Corruption in Public Administration

Corruption in Public Administration

An Ethnographic Approach

Edited by Davide Torsello

Despite the growth in literature on political corruption, contributions from field research are still exiguous. This book provides a timely and much needed addition to current research, bridging the gap and providing an innovative approach to the study of corruption and integrity in public administration.
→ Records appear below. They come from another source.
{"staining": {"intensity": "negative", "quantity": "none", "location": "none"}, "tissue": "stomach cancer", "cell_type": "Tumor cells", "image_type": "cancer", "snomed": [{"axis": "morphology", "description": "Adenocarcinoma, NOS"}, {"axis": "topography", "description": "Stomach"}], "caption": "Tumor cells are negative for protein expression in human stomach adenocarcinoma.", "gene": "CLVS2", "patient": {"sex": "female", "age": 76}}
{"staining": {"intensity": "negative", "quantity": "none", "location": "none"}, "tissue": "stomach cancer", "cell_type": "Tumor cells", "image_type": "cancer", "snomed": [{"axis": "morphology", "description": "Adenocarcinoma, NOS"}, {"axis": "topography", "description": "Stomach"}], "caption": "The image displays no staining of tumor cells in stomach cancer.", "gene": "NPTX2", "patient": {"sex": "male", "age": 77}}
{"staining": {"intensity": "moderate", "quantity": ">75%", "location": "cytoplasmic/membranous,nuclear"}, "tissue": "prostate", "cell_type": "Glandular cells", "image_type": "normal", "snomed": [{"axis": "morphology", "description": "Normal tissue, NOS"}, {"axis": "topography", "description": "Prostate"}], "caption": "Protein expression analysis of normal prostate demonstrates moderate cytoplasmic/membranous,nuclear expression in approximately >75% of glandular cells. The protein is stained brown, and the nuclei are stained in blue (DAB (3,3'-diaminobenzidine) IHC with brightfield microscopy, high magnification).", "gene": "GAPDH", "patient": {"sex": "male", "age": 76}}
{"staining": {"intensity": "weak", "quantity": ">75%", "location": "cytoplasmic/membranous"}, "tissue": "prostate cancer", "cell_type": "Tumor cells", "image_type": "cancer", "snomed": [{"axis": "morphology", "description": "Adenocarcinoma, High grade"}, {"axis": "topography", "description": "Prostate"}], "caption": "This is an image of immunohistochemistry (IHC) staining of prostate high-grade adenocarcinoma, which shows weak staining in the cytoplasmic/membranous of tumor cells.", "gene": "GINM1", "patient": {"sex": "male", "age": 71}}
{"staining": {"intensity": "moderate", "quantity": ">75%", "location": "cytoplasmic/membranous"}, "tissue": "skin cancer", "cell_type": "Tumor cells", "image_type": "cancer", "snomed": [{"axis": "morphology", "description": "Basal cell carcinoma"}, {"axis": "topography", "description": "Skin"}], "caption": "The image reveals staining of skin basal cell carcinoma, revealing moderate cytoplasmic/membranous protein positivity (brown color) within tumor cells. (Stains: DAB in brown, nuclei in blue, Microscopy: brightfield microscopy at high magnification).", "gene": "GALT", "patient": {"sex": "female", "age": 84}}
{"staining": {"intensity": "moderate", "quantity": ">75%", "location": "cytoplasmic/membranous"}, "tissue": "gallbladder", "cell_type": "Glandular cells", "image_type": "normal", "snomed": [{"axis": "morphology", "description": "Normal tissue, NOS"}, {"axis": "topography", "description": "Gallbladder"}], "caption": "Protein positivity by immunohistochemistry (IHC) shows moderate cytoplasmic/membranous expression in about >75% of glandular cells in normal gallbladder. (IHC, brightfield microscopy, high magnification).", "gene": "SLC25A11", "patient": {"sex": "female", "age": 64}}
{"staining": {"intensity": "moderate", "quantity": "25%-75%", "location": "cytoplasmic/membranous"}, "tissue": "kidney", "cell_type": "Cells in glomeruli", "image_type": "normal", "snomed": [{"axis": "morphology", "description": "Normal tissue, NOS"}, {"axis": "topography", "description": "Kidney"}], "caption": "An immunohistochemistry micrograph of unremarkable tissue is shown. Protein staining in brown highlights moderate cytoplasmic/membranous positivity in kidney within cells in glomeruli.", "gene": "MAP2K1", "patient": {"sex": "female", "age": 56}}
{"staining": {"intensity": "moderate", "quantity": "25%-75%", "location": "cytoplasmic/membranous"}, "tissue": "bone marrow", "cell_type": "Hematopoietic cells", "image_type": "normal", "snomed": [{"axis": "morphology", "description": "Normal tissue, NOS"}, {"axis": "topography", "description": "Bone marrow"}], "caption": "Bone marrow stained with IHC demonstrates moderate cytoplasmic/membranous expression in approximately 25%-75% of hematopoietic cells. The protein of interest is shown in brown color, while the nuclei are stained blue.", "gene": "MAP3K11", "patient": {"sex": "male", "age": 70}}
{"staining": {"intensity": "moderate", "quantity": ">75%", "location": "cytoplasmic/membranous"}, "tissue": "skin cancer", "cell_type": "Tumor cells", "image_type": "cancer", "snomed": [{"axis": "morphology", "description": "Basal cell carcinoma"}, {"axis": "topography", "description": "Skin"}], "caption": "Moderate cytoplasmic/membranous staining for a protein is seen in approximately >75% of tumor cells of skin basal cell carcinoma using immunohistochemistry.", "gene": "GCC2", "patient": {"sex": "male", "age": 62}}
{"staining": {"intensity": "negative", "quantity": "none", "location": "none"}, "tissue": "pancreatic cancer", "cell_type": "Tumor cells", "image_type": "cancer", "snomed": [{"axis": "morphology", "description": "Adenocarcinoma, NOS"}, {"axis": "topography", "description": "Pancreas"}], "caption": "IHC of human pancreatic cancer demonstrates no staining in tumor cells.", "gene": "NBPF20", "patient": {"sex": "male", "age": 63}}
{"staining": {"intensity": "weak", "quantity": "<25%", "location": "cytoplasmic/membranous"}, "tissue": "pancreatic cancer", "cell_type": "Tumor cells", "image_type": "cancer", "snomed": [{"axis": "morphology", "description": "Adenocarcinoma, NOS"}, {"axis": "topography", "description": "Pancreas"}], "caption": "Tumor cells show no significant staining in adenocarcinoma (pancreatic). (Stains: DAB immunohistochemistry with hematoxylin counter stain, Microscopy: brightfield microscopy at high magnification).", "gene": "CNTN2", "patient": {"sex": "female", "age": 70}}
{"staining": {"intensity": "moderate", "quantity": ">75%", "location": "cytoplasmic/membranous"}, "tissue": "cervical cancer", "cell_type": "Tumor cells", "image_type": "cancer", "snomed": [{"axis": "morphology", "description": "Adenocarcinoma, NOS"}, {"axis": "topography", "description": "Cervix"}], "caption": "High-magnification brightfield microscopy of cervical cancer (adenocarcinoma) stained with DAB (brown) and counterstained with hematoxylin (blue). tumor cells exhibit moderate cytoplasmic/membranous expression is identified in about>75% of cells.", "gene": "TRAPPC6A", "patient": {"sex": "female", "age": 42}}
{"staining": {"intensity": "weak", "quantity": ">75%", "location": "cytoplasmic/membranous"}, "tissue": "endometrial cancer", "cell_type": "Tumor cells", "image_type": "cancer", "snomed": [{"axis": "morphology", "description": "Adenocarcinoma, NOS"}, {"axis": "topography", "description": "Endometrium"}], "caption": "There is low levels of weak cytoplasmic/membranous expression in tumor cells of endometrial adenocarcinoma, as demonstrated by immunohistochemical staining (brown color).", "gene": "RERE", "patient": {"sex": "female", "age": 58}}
Chapter 7: Old regime habits die hard: clientelism, patronage and the challenges to overcoming corruption in post-authoritarian Mexico

Claudia Baez Camargo and Rodrigo Megchún Rivera

Subjects: politics and public policy, public administration and management, public policy


Studies on the determinants of corruption show that a strong civil society is one of the most relevant elements conducive to control of corruption (Hadenius and Uggla 1996, Brunetti and Weder 2003, Grimes 2012, Mungiu-Pippidi 2014). The growing consensus that effective anti-corruption efforts involve the bottom-up participation of citizens (Johnston 2014) is further supported by studies suggesting that an effective administrative capacity of the state is substantially advanced only when “social groups and individuals that are affected by state policies cooperate ‘from below’”(Carbone and Memoli 2015: 8). Taken together, these notions stress the importance of the relationship between democratization and control of corruption (Vaz Mondo 2014), as has also been consistently verified through large sample quantitative analyses (Treisman 2007, Themudo 2013, Mungiu-Pippidi 2014). However, research is still needed on the precise manner in which civil society can realize its effect on improved control of corruption outcomes in the context of regimes that have experienced, or are still undergoing, democratic transitions. If authoritarian rule inhibits civil society from counterbalancing abuses of power, then overcoming corruption during the process of political liberalization must imply an evolution in the perceptions and attitudes of individuals regarding their role vis-a-vis the state and developing the agency to hold authorities to account. This can happen because during regime transitions established rules are often contested, opening up opportunities for actions that may have been previously unavailable (O’Donnell and Schmitter 1986, O’Donnell 1999). Furthermore, as Sydney Tarrow (1994) has suggested, changes in the political opportunity structure generate incentives for collective action.